*Task statement*
In your answer, print each of the records below exactly.

*Information supplied*
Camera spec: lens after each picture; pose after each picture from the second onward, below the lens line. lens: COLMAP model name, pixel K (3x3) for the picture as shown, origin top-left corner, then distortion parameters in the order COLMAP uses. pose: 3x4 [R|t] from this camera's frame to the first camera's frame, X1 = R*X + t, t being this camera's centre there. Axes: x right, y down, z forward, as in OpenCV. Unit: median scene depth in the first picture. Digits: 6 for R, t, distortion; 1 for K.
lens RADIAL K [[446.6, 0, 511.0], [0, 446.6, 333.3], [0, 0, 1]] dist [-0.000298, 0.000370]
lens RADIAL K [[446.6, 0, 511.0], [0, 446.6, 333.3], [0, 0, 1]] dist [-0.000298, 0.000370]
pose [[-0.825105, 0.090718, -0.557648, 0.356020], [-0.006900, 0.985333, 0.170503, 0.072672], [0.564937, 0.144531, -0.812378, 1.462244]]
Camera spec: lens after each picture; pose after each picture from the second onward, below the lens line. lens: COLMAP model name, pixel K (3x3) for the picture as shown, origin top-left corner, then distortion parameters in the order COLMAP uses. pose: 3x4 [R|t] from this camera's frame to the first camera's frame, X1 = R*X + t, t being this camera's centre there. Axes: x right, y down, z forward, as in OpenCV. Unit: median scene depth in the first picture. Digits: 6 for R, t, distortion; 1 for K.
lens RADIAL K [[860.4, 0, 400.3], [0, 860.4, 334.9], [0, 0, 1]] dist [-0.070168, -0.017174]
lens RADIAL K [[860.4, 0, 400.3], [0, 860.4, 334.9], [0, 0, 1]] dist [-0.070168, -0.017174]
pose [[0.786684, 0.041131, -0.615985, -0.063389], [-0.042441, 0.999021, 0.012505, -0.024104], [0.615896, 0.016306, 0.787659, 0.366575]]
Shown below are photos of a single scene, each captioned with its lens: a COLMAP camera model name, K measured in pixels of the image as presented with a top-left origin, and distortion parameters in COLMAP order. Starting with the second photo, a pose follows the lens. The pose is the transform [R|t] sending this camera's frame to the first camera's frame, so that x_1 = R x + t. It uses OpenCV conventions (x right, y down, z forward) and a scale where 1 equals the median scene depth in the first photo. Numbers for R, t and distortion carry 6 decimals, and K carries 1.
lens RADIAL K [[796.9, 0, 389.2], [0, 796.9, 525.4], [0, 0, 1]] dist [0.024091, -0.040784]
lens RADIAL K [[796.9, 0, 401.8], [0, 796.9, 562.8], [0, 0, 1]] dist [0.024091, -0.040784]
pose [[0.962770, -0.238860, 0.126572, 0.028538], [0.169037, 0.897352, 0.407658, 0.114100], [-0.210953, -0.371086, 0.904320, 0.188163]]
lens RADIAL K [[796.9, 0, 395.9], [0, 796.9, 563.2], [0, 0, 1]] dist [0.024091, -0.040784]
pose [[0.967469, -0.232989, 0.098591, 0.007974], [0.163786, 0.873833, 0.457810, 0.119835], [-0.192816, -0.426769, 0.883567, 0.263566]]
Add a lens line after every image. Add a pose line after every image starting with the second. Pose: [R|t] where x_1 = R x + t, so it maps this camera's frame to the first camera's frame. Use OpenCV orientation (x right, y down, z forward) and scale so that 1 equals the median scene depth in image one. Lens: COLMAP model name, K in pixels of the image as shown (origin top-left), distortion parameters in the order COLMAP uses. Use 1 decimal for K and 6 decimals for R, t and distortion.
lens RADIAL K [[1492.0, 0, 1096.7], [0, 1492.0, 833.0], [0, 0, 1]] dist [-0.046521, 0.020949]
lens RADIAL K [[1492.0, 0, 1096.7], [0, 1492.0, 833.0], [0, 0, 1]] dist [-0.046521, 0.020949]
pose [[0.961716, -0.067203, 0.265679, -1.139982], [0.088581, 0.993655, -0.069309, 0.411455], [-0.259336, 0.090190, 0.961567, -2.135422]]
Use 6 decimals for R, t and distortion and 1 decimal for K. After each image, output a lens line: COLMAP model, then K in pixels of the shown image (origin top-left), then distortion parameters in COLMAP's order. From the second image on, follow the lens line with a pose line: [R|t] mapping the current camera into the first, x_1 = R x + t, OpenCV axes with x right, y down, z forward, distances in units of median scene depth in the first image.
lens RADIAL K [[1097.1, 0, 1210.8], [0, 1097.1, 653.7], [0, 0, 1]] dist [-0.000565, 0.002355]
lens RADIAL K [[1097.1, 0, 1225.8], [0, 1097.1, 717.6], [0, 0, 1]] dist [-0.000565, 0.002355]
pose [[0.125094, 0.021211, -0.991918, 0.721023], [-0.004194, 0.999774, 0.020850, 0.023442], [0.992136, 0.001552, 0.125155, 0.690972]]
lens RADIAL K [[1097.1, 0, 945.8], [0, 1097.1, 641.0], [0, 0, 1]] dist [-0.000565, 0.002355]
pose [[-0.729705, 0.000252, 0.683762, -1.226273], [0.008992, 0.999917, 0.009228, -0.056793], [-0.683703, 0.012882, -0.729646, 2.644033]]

*Reply to the task*
Camera spec: lens after each picture; pose after each picture from the second onward, below the lens line. lens: COLMAP model name, pixel K (3x3) for the picture as shown, origin top-left corner, then distortion parameters in the order COLMAP uses. pose: 3x4 [R|t] from this camera's frame to the first camera's frame, X1 = R*X + t, t being this camera's centre there. Axes: x right, y down, z forward, as in OpenCV. Unit: median scene depth in the first picture. Digits: 6 for R, t, distortion; 1 for K.
lens RADIAL K [[446.6, 0, 511.0], [0, 446.6, 333.3], [0, 0, 1]] dist [-0.000298, 0.000370]
lens RADIAL K [[446.6, 0, 511.0], [0, 446.6, 333.3], [0, 0, 1]] dist [-0.000298, 0.000370]
pose [[-0.825105, 0.090718, -0.557648, 0.356020], [-0.006900, 0.985333, 0.170503, 0.072672], [0.564937, 0.144531, -0.812378, 1.462244]]
Camera spec: lens after each picture; pose after each picture from the second onward, below the lens line. lens: COLMAP model name, pixel K (3x3) for the picture as shown, origin top-left corner, then distortion parameters in the order COLMAP uses. pose: 3x4 [R|t] from this camera's frame to the first camera's frame, X1 = R*X + t, t being this camera's centre there. Axes: x right, y down, z forward, as in OpenCV. Unit: median scene depth in the first picture. Digits: 6 for R, t, distortion; 1 for K.
lens RADIAL K [[860.4, 0, 400.3], [0, 860.4, 334.9], [0, 0, 1]] dist [-0.070168, -0.017174]
lens RADIAL K [[860.4, 0, 400.3], [0, 860.4, 334.9], [0, 0, 1]] dist [-0.070168, -0.017174]
pose [[0.786684, 0.041131, -0.615985, -0.063389], [-0.042441, 0.999021, 0.012505, -0.024104], [0.615896, 0.016306, 0.787659, 0.366575]]
Shown below are photos of a single scene, each captioned with its lens: a COLMAP camera model name, K measured in pixels of the image as presented with a top-left origin, and distortion parameters in COLMAP order. Starting with the second photo, a pose follows the lens. The pose is the transform [R|t] sending this camera's frame to the first camera's frame, so that x_1 = R x + t. It uses OpenCV conventions (x right, y down, z forward) and a scale where 1 equals the median scene depth in the first photo. Numbers for R, t and distortion carry 6 decimals, and K carries 1.
lens RADIAL K [[796.9, 0, 389.2], [0, 796.9, 525.4], [0, 0, 1]] dist [0.024091, -0.040784]
lens RADIAL K [[796.9, 0, 401.8], [0, 796.9, 562.8], [0, 0, 1]] dist [0.024091, -0.040784]
pose [[0.962770, -0.238860, 0.126572, 0.028538], [0.169037, 0.897352, 0.407658, 0.114100], [-0.210953, -0.371086, 0.904320, 0.188163]]
lens RADIAL K [[796.9, 0, 395.9], [0, 796.9, 563.2], [0, 0, 1]] dist [0.024091, -0.040784]
pose [[0.967469, -0.232989, 0.098591, 0.007974], [0.163786, 0.873833, 0.457810, 0.119835], [-0.192816, -0.426769, 0.883567, 0.263566]]
Add a lens line after every image. Add a pose line after every image starting with the second. Pose: [R|t] where x_1 = R x + t, so it maps this camera's frame to the first camera's frame. Use OpenCV orientation (x right, y down, z forward) and scale so that 1 equals the median scene depth in image one. Lens: COLMAP model name, K in pixels of the image as shown (origin top-left), distortion parameters in the order COLMAP uses. Use 1 decimal for K and 6 decimals for R, t and distortion.
lens RADIAL K [[1492.0, 0, 1096.7], [0, 1492.0, 833.0], [0, 0, 1]] dist [-0.046521, 0.020949]
lens RADIAL K [[1492.0, 0, 1096.7], [0, 1492.0, 833.0], [0, 0, 1]] dist [-0.046521, 0.020949]
pose [[0.961716, -0.067203, 0.265679, -1.139982], [0.088581, 0.993655, -0.069309, 0.411455], [-0.259336, 0.090190, 0.961567, -2.135422]]
Use 6 decimals for R, t and distortion and 1 decimal for K. After each image, output a lens line: COLMAP model, then K in pixels of the shown image (origin top-left), then distortion parameters in COLMAP's order. From the second image on, follow the lens line with a pose line: [R|t] mapping the current camera into the first, x_1 = R x + t, OpenCV axes with x right, y down, z forward, distances in units of median scene depth in the first image.
lens RADIAL K [[1097.1, 0, 1210.8], [0, 1097.1, 653.7], [0, 0, 1]] dist [-0.000565, 0.002355]
lens RADIAL K [[1097.1, 0, 1225.8], [0, 1097.1, 717.6], [0, 0, 1]] dist [-0.000565, 0.002355]
pose [[0.125094, 0.021211, -0.991918, 0.721023], [-0.004194, 0.999774, 0.020850, 0.023442], [0.992136, 0.001552, 0.125155, 0.690972]]
lens RADIAL K [[1097.1, 0, 945.8], [0, 1097.1, 641.0], [0, 0, 1]] dist [-0.000565, 0.002355]
pose [[-0.729705, 0.000252, 0.683762, -1.226273], [0.008992, 0.999917, 0.009228, -0.056793], [-0.683703, 0.012882, -0.729646, 2.644033]]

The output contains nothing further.